Ce qui rend la crise d’éducation si aigüe chez nous, c’est le caractère politique de ce pays qui, lui-même, se bat pour égaliser ou effacer autant que possible la différence entre doué et non doué, entre professeurs et élèves. Ce qui rend la même crise si aigüe, c’est tout un système qui empêche le professeur de conserver l’habitude d’apprendre pour qu’il ne transmette pas un savoir mort. Un système qui produit des élèves en fin de cycle primaire, mais qui ne savent pas lire. Mais la réponse à la question de savoir pourquoi le petit Salah ne sait pas lire ou encore à la question plus large de savoir pourquoi le niveau scolaire de l’école tunisienne reste tellement en dessous du niveau moyen actuel des pays avancés en matière d’éducation annonce la faillite des méthodes éducatives suivies sous nos cieux. Pourtant, tous les Tunisiens, gouvernants et gouvernés, sont convaincus que « l’on façonne les plantes par la culture et les hommes par l’éducation ». Cela fait plus de trois siècles que Jean-Jacques Rousseau l’a si bien expliqué dans son traité de pédagogie. Fin visionnaire, l’ancien Président Habib Bourguiba a de tout temps misé sur le savoir pour bâtir l’avenir d’une nation. Deux décades ou presque après le départ de ce grand homme d’Etat, on ne fait qu’avancer à reculons. L’école tunisienne n’éduque aujourd’hui que médiocrement et ne forme que passablement.
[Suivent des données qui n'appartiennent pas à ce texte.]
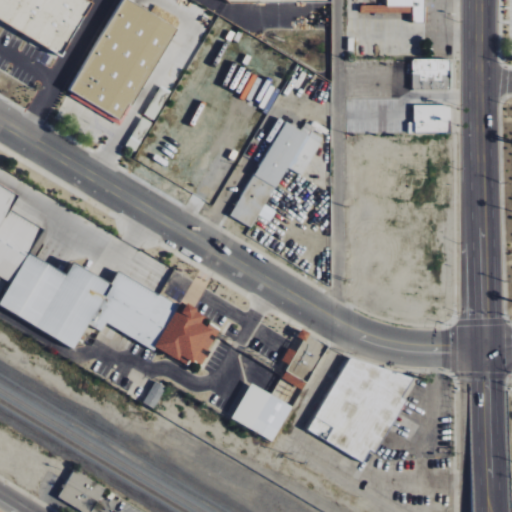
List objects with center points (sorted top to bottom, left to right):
road: (272, 15)
building: (122, 61)
road: (27, 65)
road: (62, 68)
building: (430, 74)
road: (495, 78)
building: (430, 119)
road: (333, 155)
building: (275, 171)
road: (480, 174)
building: (13, 236)
road: (105, 250)
road: (234, 257)
building: (105, 310)
road: (246, 316)
road: (497, 349)
building: (278, 393)
building: (154, 394)
building: (361, 407)
road: (486, 430)
road: (299, 444)
railway: (100, 451)
railway: (91, 456)
building: (81, 492)
road: (16, 501)
road: (5, 508)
D’ailleurs, de 2013 à 2016, la Tunisie a toujours été en queue de peloton s’agissant du classement Pisa (Programme international pour le suivi des acquis des élèves, initié par la Cedeao). Afin d’échapper aux feux des projecteurs et aux critiques des mécontents, on a opté pour le boycott du Pisa. A-t-on bien fait d’agir de la sorte ? La réponse est à quêter dans les fulgurances larguées par les dirigeants qui se sont succédé à la tête du ministère de tutelle. Dans les fins fonds du pays, inutile de trop détailler. Le tableau est on ne peut plus sombre. Dans les villes, les parents qui recourent à l’enseignement extrascolaire sont peu satisfaits, du fait de la modestie des acquis de leurs enfants. Pis encore, seulement 2,9 % des élèves issus de familles pauvres obtiennent certains acquis cognitifs et l’abandon scolaire atteint plus de 100 mille élèves en moyenne chaque année, selon le Bureau d’études économiques de l’Afrique du Nord (Tunis).
Carences multiples et diverses
Si l’école publique se porte mal aujourd’hui, c’est que les carences sont multiples. L’on entend par carences bourrage de crânes, méthodes désuètes, inégalité d’accès à un enseignement de qualité, surcharge des classes (plus de 40 élèves par classe), infrastructure délabrée, absence de stratégie nationale, improvisation au niveau de l’autorité de tutelle et marginalisation du corps enseignant.
Quelles leçons pouvons-nous tirer de cette crise quant à l’essence de l’éducation ? Une chose est sûre : notre système éducatif détruit les conditions nécessaires au développement de l’enfant en l’exposant à tous les dangers. Pourtant, c’est à l’école que l’enfant fait sa première entrée dans le monde. Si bien qu’experts et sociologues s’accordent à dire que « toute vie et non seulement la vie végétative émerge de l’obscurité et si forte que soit sa tendance à se mettre en lumière, elle a néanmoins besoin de la sécurité de l’obscurité pour parvenir à maturité ». Autrement dit, les bouleversements majeurs secouant notre monde sont une réelle menace pour l’enfant et il incombe à l’école et aux parents de réajuster la ceinture.
Rituel de questionnement
Les programmes de l’enseignement primaire en Tunisie sont-ils adaptés aux besoins entièrement nouveaux du monde actuel ? L’enseignant, modestement rémunéré et souvent sous-estimé, est-il en mesure de conserver l’habitude d’apprendre pour qu’il ne transmette pas un savoir mort ? Une persévérance sans réflexion dans le sens de la crise ne fait-elle pas accroître l’aliénation de la société de masse que nous sommes ?
Morale de l’histoire : «On ne peut éduquer sans en même temps enseigner. L’éducation sans enseignement est vide et dégénère facilement en une rhétorique émotionnelle et morale. Mais on peut très facilement enseigner sans éduquer et on peut continuer à apprendre jusqu’à la fin de ses jours sans jamais s’éduquer pour autant », de l’avis de la philosophe et journaliste allemande Hannah Arendt.
Tous ces points sont à prendre en considération par le Conseil supérieur de l’éducation qui sera prochainement présidé par le chef de l’Etat. Car il est temps de réformer de fond en comble le système éducatif tunisien pour ne pas régner, demain, sur un champ de ruines.